Être un corps, avoir un corps, faire corps !
Édito du "Vivre ensemble" N° 39
Article mis en ligne le 9 juin 2014
dernière modification le 26 juillet 2020

Être un corps, avoir un corps, faire corps !

Oh la la ! Mais qu’est-ce que j’ai fait au Bon Dieu, pour qu’on me propose un tel sujet ? Que dis-je ? Sujet imposé : être un corps, avoir un corps, faire corps. Pourquoi donc avoir accepté ? Était-ce par gentillesse de rendre service, lâcheté de ne pas oser dire non, ou bien encore vanité de figurer en première page de "Vivre Ensemble", journal du doyenné de Fontenay-le-Comte ?
Mais puisqu’il faut y aller, allons-y gaiement !

Être un corps. Bien sûr que je suis mon corps. On ne peut pas glisser une feuille de papier cigarette entre moi et mon corps. On peut marcher à côté de ses pompes (ce que je suis peut-être en train de faire) mais on ne peut pas marcher à côté de son corps. Quand je m’active, c’est mon corps qui s’active. Mais quand je pense, c’est mon corps qui pense. Et quand je m’émeus, c’est toujours mon corps qui s’émeut.

Et pourtant j’ai un corps. Cette tête mal rasée, à peine réveillée, aperçue dans la glace ce matin, c’est bien la mienne, mais ce n’est pas vraiment moi, juste un petit morceau de moi qui colle mal avec ce que je crois être. Et cette rage de dents qui m’habite et m’empêche d’aligner deux idées cohérentes, c’est en moi, mais est-ce bien moi ? Et regardez là-bas ce gringalet tordu : il court de travers, tout désarticulé, on a l’impression qu’il va perdre des morceaux de son corps, il avance au mépris des lois de la dynamique ; pourtant il va gagner la course. Apparemment contre son corps, ou du moins ce qu’il en laisse paraitre. Il fait avec.
Bien souvent nous jouons un morceau de nous-même contre les autres. Par exemple : à coups de volonté nous voulons remporter un combat quand tous nos muscles crient grâce et nos neurones aspirent au sommeil, que l’envie n’est plus vraiment là, et que nous nous refusons à poser sur nous un regard serein.
Peut-être serait-il temps de mettre un peu d’écologie dans notre rapport à notre corps, à nous-mêmes. L’homme est tenté de faire plier le monde entier aux injonctions de son désir tout puissant. Et la nature en fait les frais. La même tentation existe de faire plier notre corps aux désirs de toute puissance qui nous habitent. Bien sûr notre corps nous limite, tout n’est pas possible mais sans lui nous ne sommes rien.

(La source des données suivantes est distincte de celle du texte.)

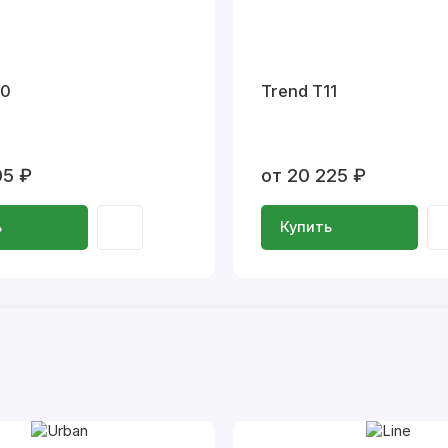
10
Trend T11
05 ₽
от 20 225 ₽
ь
Купить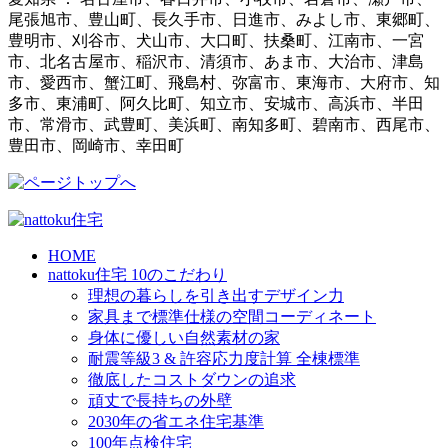
尾張旭市、豊山町、長久手市、日進市、みよし市、東郷町、
豊明市、刈谷市、犬山市、大口町、扶桑町、江南市、一宮
市、北名古屋市、稲沢市、清須市、あま市、大治市、津島
市、愛西市、蟹江町、飛島村、弥富市、東海市、大府市、知
多市、東浦町、阿久比町、知立市、安城市、高浜市、半田
市、常滑市、武豊町、美浜町、南知多町、碧南市、西尾市、
豊田市、岡崎市、幸田町
HOME
nattoku住宅 10のこだわり
理想の暮らしを引き出すデザイン力
家具まで標準仕様の空間コーディネート
身体に優しい自然素材の家
耐震等級3 & 許容応力度計算 全棟標準
徹底したコストダウンの追求
頑丈で長持ちの外壁
2030年の省エネ住宅基準
100年点検住宅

Notre corps nous limite et pourtant nous lie. Hé oui ! Nous faisons corps. Je ne suis pas moi-même tout seul. Je donne la main. Dans la mêlée de rugby, on se lie pour avancer ensemble, pour exister avec d’autres. Au baptême, l’imposition des mains signifie que j’entre dans ce corps qu’est l’Église. Plus encore peut-être, je suis lié aux autres par la parole que je dis, que dit mon corps : donner sa parole et la tenir, c’est faire passer l’autre avant soi. J’ai promis donc je ferai, même si ce n’est pas mon intérêt premier.

Claude Arrignon
Édito du « Vivre ensemble » N° 39 juin 2014.